Auch wenn ihr klar war, dass die Vorstellung absurd war. Er ging mit den schönsten Frauen der Stadt aus. Er hatte einen Ruf als Playboy und hielt nichts von dauerhaften Bindungen. Hatte er ihr das nicht eben deutlich erläutert? Er hätte ihr niemals auch nur einen zweiten Blick geschenkt, wenn diese verrückte Geschichte nicht wäre. Für ihn war sie nichts weiter als seine brave, kompetente Sekretärin, auf deren Hilfe er sich stets verlassen konnte.

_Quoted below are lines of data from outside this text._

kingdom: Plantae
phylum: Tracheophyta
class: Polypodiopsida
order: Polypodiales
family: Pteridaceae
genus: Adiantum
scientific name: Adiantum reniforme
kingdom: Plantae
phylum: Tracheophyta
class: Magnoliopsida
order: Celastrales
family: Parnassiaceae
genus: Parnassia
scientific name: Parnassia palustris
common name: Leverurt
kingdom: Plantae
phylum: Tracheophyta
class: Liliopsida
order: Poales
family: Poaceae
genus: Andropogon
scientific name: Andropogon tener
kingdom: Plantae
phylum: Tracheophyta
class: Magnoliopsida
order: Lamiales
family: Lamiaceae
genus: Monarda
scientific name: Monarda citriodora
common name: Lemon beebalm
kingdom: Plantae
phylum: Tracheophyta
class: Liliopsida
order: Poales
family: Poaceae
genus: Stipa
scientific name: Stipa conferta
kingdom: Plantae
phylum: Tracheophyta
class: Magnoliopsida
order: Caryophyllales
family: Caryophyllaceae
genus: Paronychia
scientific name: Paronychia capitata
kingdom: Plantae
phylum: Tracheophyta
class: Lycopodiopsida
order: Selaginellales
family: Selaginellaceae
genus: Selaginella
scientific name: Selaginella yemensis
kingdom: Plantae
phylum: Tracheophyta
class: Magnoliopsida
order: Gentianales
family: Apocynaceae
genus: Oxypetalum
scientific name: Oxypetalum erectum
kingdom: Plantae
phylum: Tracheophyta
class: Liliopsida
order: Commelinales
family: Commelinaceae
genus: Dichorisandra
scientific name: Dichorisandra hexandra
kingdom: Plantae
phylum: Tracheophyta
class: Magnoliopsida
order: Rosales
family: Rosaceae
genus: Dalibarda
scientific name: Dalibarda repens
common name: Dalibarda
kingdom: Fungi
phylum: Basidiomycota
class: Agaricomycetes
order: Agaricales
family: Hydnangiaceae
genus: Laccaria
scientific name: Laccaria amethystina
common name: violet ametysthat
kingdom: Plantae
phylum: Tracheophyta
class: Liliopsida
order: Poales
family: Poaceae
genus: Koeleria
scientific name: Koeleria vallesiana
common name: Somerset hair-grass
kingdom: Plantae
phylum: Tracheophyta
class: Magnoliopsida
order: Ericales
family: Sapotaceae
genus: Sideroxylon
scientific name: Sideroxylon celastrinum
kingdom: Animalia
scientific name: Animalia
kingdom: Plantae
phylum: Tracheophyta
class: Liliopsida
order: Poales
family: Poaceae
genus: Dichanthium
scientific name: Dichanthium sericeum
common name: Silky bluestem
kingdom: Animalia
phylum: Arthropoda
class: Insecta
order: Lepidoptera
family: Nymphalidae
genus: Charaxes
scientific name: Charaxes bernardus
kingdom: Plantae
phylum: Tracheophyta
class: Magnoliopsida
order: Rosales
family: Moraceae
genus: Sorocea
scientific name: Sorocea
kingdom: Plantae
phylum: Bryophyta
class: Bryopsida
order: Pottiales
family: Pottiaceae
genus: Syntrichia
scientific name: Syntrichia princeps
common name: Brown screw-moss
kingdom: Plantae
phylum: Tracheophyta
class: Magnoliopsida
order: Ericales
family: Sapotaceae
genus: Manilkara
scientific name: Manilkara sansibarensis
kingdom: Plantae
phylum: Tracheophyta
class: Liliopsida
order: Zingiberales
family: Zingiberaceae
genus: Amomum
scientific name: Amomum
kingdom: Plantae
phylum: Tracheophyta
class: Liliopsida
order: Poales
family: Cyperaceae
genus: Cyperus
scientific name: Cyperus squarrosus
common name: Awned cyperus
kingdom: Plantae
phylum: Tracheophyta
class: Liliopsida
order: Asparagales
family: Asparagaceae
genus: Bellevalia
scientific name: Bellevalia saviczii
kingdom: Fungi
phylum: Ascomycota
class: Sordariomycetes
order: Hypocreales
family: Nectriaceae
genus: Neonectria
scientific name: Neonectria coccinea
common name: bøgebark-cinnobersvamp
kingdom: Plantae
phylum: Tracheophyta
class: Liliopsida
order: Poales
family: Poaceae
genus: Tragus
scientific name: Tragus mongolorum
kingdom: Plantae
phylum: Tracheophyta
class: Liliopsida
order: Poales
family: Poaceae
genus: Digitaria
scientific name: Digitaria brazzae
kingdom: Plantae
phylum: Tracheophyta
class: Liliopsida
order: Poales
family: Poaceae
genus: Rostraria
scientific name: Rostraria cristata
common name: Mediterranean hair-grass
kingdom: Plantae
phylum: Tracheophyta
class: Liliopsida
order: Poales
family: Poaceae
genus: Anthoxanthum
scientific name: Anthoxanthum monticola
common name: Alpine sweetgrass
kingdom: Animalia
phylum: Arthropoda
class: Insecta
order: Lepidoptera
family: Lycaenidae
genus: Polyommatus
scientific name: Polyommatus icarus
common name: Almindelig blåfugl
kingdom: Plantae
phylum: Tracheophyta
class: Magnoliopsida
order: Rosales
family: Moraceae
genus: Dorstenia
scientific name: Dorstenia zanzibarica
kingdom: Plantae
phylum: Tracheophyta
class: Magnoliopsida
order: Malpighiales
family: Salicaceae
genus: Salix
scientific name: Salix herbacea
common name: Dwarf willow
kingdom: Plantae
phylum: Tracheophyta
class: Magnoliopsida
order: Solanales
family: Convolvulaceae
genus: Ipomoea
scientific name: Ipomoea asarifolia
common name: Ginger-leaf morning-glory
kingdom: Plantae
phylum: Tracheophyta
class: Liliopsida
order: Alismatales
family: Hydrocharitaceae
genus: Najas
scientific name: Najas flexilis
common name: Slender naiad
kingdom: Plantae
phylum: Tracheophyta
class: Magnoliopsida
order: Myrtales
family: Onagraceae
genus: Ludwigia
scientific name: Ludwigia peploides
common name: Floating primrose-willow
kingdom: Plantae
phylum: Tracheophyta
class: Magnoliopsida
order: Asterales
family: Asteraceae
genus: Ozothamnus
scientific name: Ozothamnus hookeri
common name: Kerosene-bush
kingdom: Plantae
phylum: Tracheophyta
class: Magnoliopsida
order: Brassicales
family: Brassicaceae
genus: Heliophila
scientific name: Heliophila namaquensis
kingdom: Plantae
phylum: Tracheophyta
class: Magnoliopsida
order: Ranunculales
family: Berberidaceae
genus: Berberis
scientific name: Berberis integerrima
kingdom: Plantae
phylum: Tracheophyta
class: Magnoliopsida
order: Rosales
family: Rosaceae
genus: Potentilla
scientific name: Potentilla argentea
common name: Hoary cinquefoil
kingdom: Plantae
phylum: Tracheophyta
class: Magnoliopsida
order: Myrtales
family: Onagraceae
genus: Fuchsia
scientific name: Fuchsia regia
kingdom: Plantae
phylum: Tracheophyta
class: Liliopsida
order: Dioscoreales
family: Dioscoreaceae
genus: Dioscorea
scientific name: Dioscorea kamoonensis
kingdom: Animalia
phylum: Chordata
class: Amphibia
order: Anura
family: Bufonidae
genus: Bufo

Annabelle seufzte. Wenn er wüsste … Seit zwei Jahren träumte sie jede Nacht von ihm. Bekam feuchte Hände, wenn er sie in sein Büro rief. Schon sein Anblick ließ ihre Knie weich werden. Und die Aussicht, seine Frau zu spielen, fühlte sich an, als würden ihre Träume wahr …
Was für kindische Schwärmereien, rügte sie sich. Dafür war jetzt kein Platz. Das Ganze war eine rein geschäftliche Angelegenheit. So sah ihr Chef es, und genauso sollte auch sie es sehen. Sie tat das für Mia. Nur ihr hatte Annabelles Sorge zu gelten. Mia war das Wichtigste in ihrem Leben. Ihr gesamter Alltag drehte sich nur um sie.
Das fing morgens an, wenn sie aufstanden und sie ihre Kleine für den Kindergarten fertig machte. Entweder lieferte sie Mia auf dem Weg zur Arbeit selbst dort ab oder eine ihrer Schwestern kam vorbei, um das zu erledigen. Dann blieb Annabelle noch Zeit für eine zweite Tasse Kaffee, bevor sie ins Büro musste. Nachmittags wurde Mia von einer Tagesmutter betreut, die sie auch aus dem Kindergarten abholte und ihr Essen machte. Und abends waren wieder Carolyn oder Sam zur Stelle, wenn Annabelle aufgehalten wurde. Zu dritt hatten sie es immer geschafft, Mia nie allein zu lassen.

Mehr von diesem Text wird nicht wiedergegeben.